海族まつり協力態勢新取り組みで活路/新春 水産業座談会

テーマ「新たな展望・観光漁業」

 

小禄 貴英 (62)宮古島漁業協同組合長
浜川 洋美(68)池間漁業協同組合長
友利 義文 (61)伊良部漁業協同組合長
進行役 伊良波 彌(宮古毎日新聞社編集部副主幹)


今後の水産業の発展に向け一致協力を固める(左から)友利氏、浜川氏、小禄氏=宮古島漁業協同組合

今後の水産業の発展に向け一致協力を固める(左から)友利氏、浜川氏、小禄氏=宮古島漁業協同組合

 宮古の水産業は、近年水揚げ高の減少や魚価低迷、島外の販路拡大不振、後継者不足などで厳しい状況下にある。3漁協(宮古島、伊良部部、池間)の組合長らは、今年から新たな取り組みで活路を切り開くことに意欲を示している。「新たな展望・観光漁業」をテーマに、3人の組合長に現状・課題・展望、今夏開催される「海族まつり」への期待と協力態勢を聞いた。


 現状・課題について

 -3漁協の現状・課題についてお聞かせください。

 
 小禄 正組合は187人で、近年減少の傾向にある。夏場の鮮魚市場では、魚類が多く上場されるために落札価格は安い。宮古島の人口5万人余りの市場では、販売量には限界がある。島外へ出荷したいが、輸送コストが高く、なかなか出荷ができない。

────

## 実施事項
**1)** 水産業座談会の記事について、次の(a)〜(c)が記事の内容と合っているかを「はい」か「いいえ」で答え、判断の根拠となる記事中の語句をそのまま引用してください。(a) 小禄氏の発言では、正組合の人数は近年減っている傾向にある。(b) 夏場の鮮魚市場では落札価格が高い。(c) 島外への出荷が難しい理由として、輸送コストの高さが挙げられている。
**2)** 水産業座談会の記事を、最後の文の後から書き継いでください。

────

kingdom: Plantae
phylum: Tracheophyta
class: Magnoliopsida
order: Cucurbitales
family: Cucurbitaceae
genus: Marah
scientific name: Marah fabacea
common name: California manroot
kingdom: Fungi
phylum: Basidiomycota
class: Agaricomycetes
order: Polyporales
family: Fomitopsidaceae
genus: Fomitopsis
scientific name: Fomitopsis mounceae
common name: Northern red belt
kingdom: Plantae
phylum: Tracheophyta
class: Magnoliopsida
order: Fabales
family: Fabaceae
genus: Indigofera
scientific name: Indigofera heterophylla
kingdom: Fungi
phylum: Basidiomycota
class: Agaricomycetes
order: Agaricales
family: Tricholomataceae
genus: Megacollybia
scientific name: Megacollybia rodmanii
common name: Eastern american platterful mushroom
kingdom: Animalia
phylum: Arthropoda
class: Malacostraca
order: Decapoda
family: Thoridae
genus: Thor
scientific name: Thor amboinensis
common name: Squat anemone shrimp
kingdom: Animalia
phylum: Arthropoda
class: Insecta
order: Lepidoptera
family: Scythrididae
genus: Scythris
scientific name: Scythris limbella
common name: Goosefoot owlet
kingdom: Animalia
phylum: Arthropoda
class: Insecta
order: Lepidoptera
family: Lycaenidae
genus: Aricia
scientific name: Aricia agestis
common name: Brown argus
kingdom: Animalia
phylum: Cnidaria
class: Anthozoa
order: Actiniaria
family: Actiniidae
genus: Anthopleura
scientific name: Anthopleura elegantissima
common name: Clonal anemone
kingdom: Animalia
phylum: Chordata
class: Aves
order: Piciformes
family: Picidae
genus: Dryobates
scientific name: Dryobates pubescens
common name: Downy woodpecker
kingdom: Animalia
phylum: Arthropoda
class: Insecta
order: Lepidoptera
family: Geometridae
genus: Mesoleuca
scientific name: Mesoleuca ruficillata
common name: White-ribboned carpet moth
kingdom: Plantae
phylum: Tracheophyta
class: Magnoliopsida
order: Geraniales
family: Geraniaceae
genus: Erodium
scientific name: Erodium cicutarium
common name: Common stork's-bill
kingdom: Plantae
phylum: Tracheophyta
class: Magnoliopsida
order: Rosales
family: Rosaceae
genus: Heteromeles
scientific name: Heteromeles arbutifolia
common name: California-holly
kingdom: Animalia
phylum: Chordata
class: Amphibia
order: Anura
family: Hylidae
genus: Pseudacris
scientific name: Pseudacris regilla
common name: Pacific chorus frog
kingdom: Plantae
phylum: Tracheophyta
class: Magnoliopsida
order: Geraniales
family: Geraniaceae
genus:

────

## 作業ごとの結果
**1)**
(a) はい。「正組合は187人で、近年減少の傾向にある」
(b) いいえ。「夏場の鮮魚市場では、魚類が多く上場されるために落札価格は安い」
(c) はい。「輸送コストが高く、なかなか出荷ができない」

**2)**
 
 浜川 正組合員は減少を推移し、現在は72人。若い組合員の加入拡大を目指したい。漁業形態は深海一本釣りが中心で、アカジンやアオマチなどの高級魚が水揚げされる。しかし、高齢化が進み、水揚げ量が落ち込んでいる。

 4人がモズクを生産しているが、ここ数年の取引価格が安いため、生産意欲が心配。

 ダイビング業者は16社。全員が一致協力するので助かる。

 
 友利 正組合は153人。最近では後継者が育ちつつあり、前途に明るい希望を持っている。

 2009年度に漁協が取り扱った漁獲実績は900㌧、金額にして2億5000万円。旧製氷機で製造された氷は質が悪かった。昨年新しい製氷機が稼働するようになり、漁師や仲買人、住民への良質な氷の供給態勢が可能となった。魚介類の鮮度保持が向上し、県内外への出荷に力を入れたい。経営基盤を強化し、健全な運営を確立したい。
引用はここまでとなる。